Investors are often found in a dilemma when to start a SIP and whether or not to continue with their investments in a particular phase of the market.
Let us discuss which strategy one must implement irrespective of the course of the markets. We shall discuss investing through SIP in two major scenarios (i) Bull run and (ii) Bear run.
SIP means a systematic investment plan which allows the investor to stagger its investment into small portions of instalments, thereby giving the investor the benefit of ”rupee cost averaging”. This plan helps the investor in the long run as it averages the market’s short-term fluctuations.
A bull phase is generally when the market expectations are optimistic, and the stock prices in majorly all the segments are on a rising trend.

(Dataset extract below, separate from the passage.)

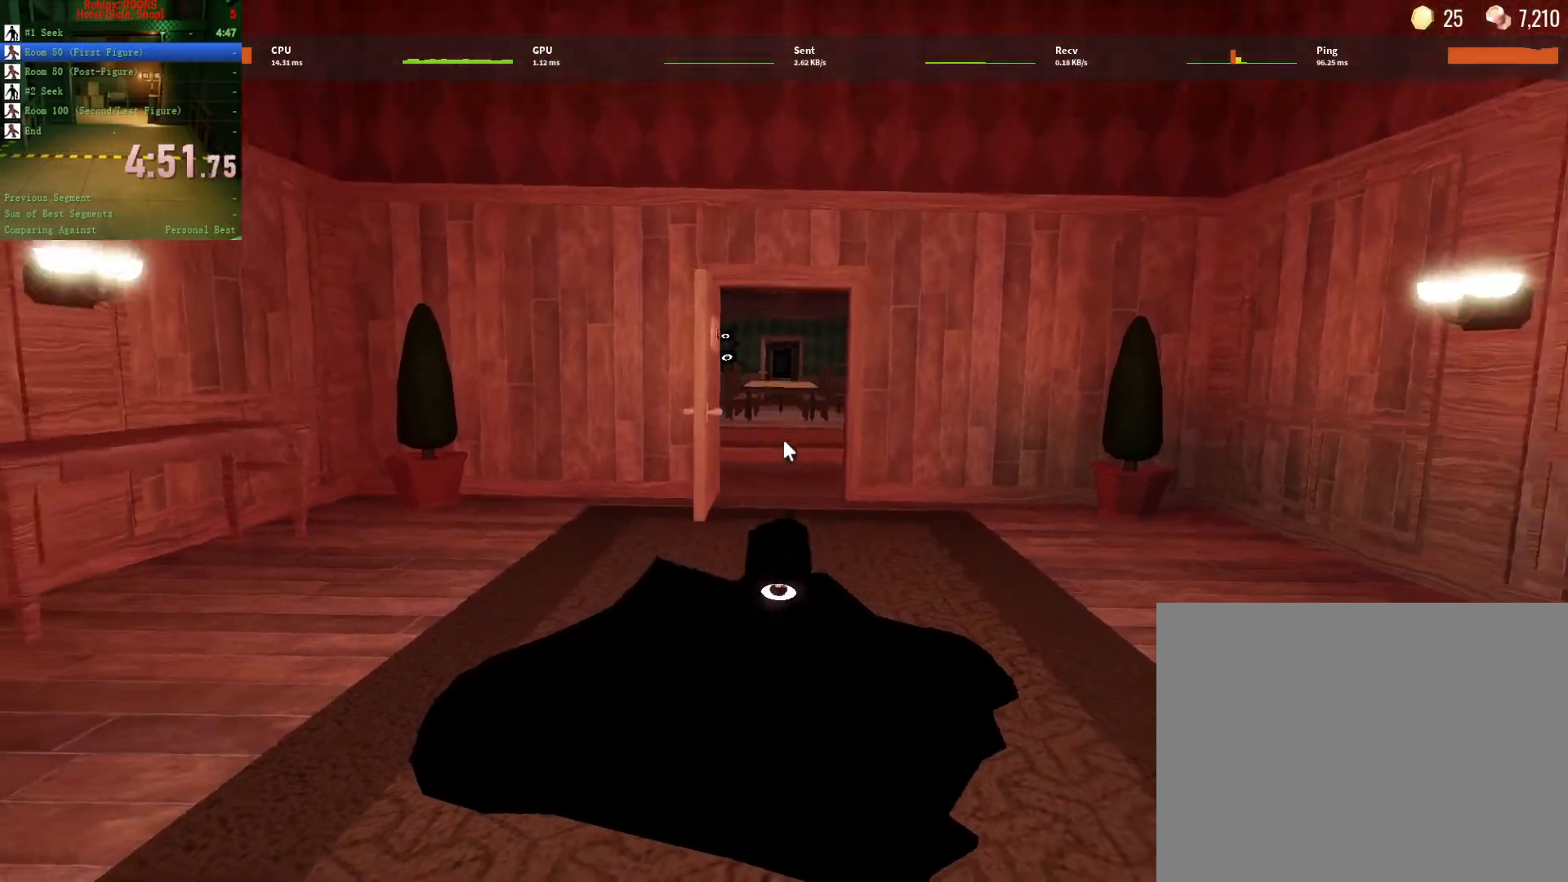
{"keys": ["w"], "mouse": [], "events": []}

If you had invested when the market was going through a low phase, the returns would have been higher in this phase.
But as it is known that no investor can ever time the market because the future cannot be predicted. It is advisable to continue your SIP even when the market is in a bull run because what looks high for you might get even higher if the bull run continues. If you run away that you might miss on the opportunity. But would you ever know?
Also, are you still anxious that the bull run has taken the values up and when the market crashes, your investment will go down in value?

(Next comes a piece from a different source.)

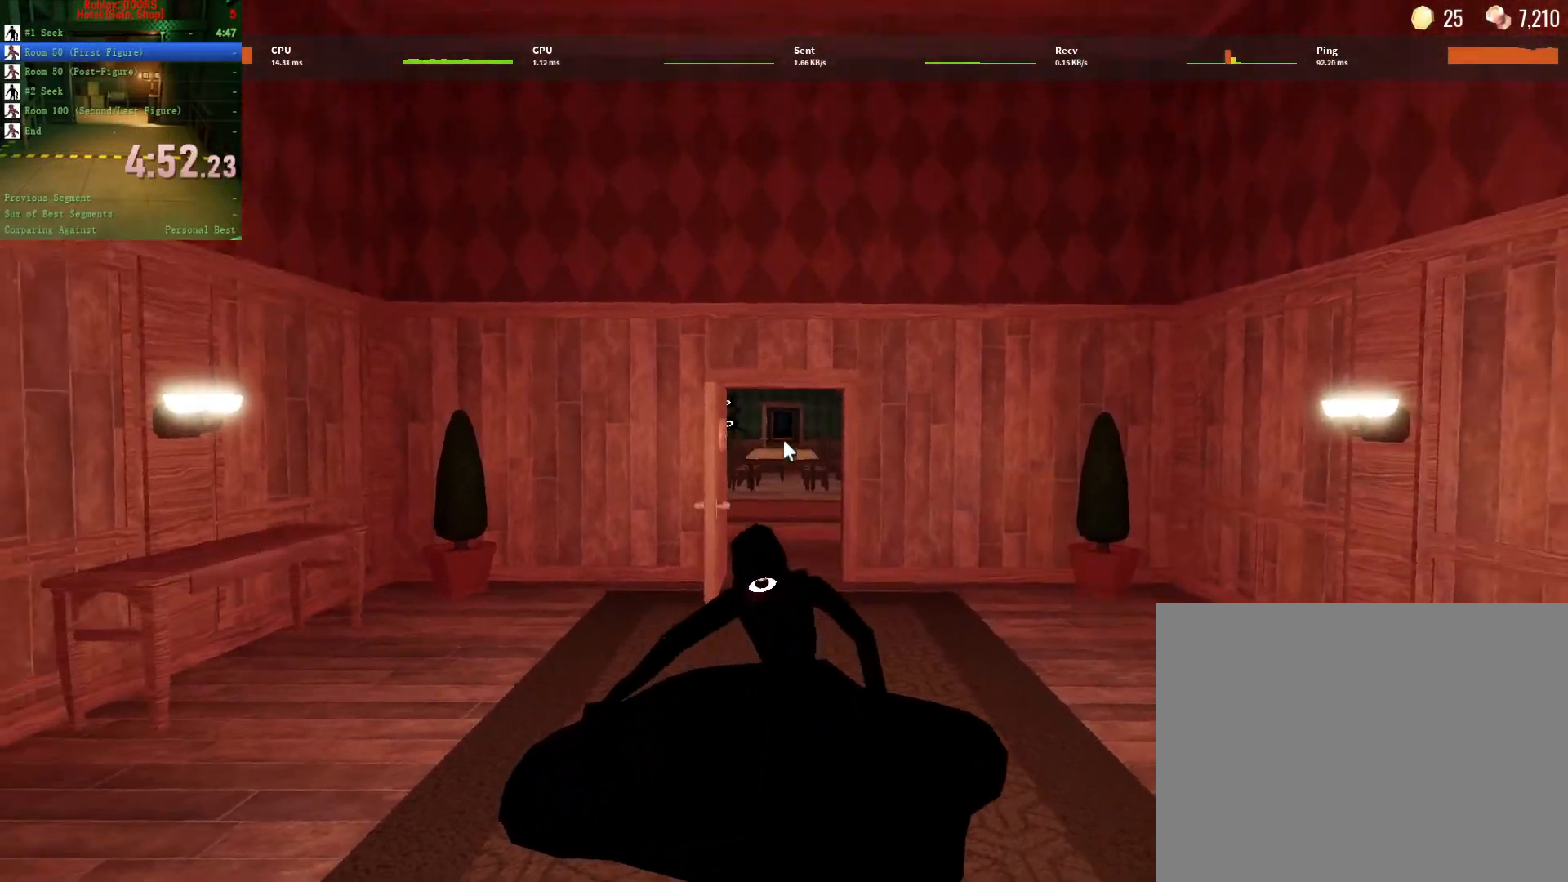
{"keys": ["w"], "mouse": [], "events": []}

The way to deal with this is to work on ”rebalancing of your portfolio” and ”asset allocation”. You can decide to have a ratio of say 75:25 or 50:50 for equity and debt in your portfolio.
Rebalancing in intervals, say annually, will help you book profit in a bull run because you will invest more in equity when you are in a bear phase and less in the bull phase.
But please remember that excessive rebalancing would also not be of many benefits, in the long run, so do it only when you think it is required. You have to be aware of the cost involved by way of entry/exit load and tax implications before considering rebalancing your portfolio.
The bear phase is when the market expectations are not optimistic, and the stock pricing is in a declining trend.
Starting SIP in this phase when the markets are low is usually preferred as the prices are low. However, discontinuing your SIP in this phase is again not a good option. You will be getting more units against your investment, which will average the high cost of SIPs purchased in the past or bought in the future. When the market starts correcting, your subsequent SIPs would be purchased at the levels of correction. Hence if you continue your SIP in the bear run, you can recover the amount in the coming years and gain good returns when the fund grows.
This is precisely how SIPs work favouring investors on the principle of ”rupee cost averaging.”
As it is known that the market is unpredictable, and so you cannot be sure of a ”perfect time” to start or stop your SIPs. This is because no one can be sure if the current high will lead to further highs or a tipping point for the downward trend.
Given all the scenarios, one should keep investing in SIPs irrespective of the phase. No one has any control over a bull run or a bear run. However, one has absolute control over how you conduct yourself and your time frame, the timeline of your investments. The important thing is to plan and be disciplined about your investments.